Job

script spark-submit => `org.apache.spark.deploy.SparkSubmit'

Job Submit

SparkSubmit, 提交应用到master: 当deploymode=cluster时,SparkSubmit 将应用包装成org.apache.spark.deploy.Client

如果deploymode=client直接启动应该的main class

Client创建启动ClientActor,将应用转换为DriverWrapper,然后通知master

Driver的mainClass是DriverWrapper

private class ClientActor(driverArgs: ClientArguments, conf: SparkConf)
  extends Actor with ActorLogReceive with Logging {

    override def preStart() = {
        masterActor = context.actorSelection(Master.toAkkaUrl(driverArgs.master))

        driverArgs.cmd match {
            case "launch" =>
            val mainClass = "org.apache.spark.deploy.worker.DriverWrapper"
            masterActor ! RequestSubmitDriver(driverDescription)

master收到通知后,把driver加到waitingDrivers里面,然后schedule,sechdule则是在waitingDrivers里拿一个选一个Worker launch

private[spark] class Master(
    host: String,
    port: Int,
    webUiPort: Int,
    val securityMgr: SecurityManager)
  extends Actor with ActorLogReceive with Logging {

  override def receiveWithLogging = {

    case RequestSubmitDriver(description) => {
        logInfo("Driver submitted " + description.command.mainClass)
        val driver = createDriver(description)
        persistenceEngine.addDriver(driver)
        waitingDrivers += driver
        drivers.add(driver)
        schedule()
      }
    }

    def launchDriver(worker: WorkerInfo, driver: DriverInfo) {
    logInfo("Launching driver " + driver.id + " on worker " + worker.id)
    worker.addDriver(driver)
    driver.worker = Some(worker)
    worker.actor ! LaunchDriver(driver.id, driver.desc)
    driver.state = DriverState.RUNNING
  }

Worker端收到LaunchDriver消息后 Worker.scala

case LaunchDriver(driverId, driverDesc) => {
      logInfo(s"Asked to launch driver $driverId")
      val driver = new DriverRunner(conf, driverId, workDir, sparkHome, driverDesc, self, akkaUrl)
      drivers(driverId) = driver
      driver.start()

    }

DriverRunner启动一个线程运行DriverWrapper,DriverWrapper启动应用并创建一个WokerWatcher[?] actor DriverRunner.scala

private[spark] class DriverRunner(...
▬▬▬▬▬▬▬▬▬▬
▸ 待解问题:
(a) 根据讲 Spark 作业提交流程的文本作答：
(i) deploymode=cluster 时，SparkSubmit 把应用包装成哪个类？
(ii) master 收到通知后，先把 driver 加到哪里，然后再调用 schedule？
(iii) Worker 收到 LaunchDriver 消息后，新建的是哪个类的对象？
(b) 从讲 Spark 作业提交流程的文本停下的地方接着写下去。

▸ 数据列表:
▬▬▬▬▬▬▬▬▬▬
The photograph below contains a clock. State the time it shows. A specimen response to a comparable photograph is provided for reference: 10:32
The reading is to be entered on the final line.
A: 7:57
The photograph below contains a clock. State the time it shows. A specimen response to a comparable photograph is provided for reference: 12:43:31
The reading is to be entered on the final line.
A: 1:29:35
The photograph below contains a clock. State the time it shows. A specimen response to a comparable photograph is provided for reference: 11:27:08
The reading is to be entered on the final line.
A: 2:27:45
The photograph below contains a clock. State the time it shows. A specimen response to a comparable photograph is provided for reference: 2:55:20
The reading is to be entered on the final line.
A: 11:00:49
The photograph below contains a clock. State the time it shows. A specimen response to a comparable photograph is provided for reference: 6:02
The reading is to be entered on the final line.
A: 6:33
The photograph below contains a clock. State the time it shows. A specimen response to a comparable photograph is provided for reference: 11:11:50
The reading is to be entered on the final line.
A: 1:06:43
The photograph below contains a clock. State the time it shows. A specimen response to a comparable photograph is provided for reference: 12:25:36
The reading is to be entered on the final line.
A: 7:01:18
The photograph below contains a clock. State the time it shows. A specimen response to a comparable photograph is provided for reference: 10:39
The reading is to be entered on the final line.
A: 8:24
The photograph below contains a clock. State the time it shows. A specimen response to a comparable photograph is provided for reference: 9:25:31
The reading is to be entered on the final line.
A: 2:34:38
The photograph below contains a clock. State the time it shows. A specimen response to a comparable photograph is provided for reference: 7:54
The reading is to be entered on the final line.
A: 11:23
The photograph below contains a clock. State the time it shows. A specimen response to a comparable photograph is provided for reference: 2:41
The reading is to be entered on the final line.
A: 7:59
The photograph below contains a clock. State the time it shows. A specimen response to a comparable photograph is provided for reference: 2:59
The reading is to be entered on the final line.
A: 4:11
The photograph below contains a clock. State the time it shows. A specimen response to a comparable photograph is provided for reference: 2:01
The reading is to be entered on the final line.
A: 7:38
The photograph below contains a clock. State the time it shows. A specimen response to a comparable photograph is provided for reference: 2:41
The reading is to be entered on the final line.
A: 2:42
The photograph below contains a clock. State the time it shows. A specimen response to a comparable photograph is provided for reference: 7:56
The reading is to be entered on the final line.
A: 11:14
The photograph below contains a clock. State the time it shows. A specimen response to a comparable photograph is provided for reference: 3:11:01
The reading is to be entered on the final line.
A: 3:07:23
▬▬▬▬▬▬▬▬▬▬
▸ 参考答案:
(a)
(i) org.apache.spark.deploy.Client
(ii) waitingDrivers
(iii) DriverRunner

(b)
  def start() = {
    new Thread("DriverRunner for " + driverId) {
      override def run() {
        try {
          val builder = CommandUtils.buildProcessBuilder(driverDesc.command, driverDesc.mem,
            sparkHome.getAbsolutePath, substituteVariables, Seq(localJarFilename))
          launchDriver(builder, driverDir, driverDesc.supervise)
        }
        catch {
          case e: Exception => finalException = Some(e)
        }

        worker ! DriverStateChanged(driverId, state, finalException)
      }
    }.start()
  }

Job Running

RDD的action方法都会调用 SparkContext的runJob方法,按partition返回结果

/**
   * Run a function on a given set of partitions in an RDD and return the results as an array. The
   * allowLocal flag specifies whether the scheduler can run the computation on the driver rather
   * than shipping it out to the cluster, for short actions like first().
   */
  def runJob[T, U: ClassTag](
      rdd: RDD[T],
      func: (TaskContext, Iterator[T]) => U,
      partitions: Seq[Int],
      allowLocal: Boolean
      ): Array[U] = {
    val results = new Array[U](partitions.size)
    runJob[T, U](rdd, func, partitions, allowLocal, (index, res) => results(index) = res)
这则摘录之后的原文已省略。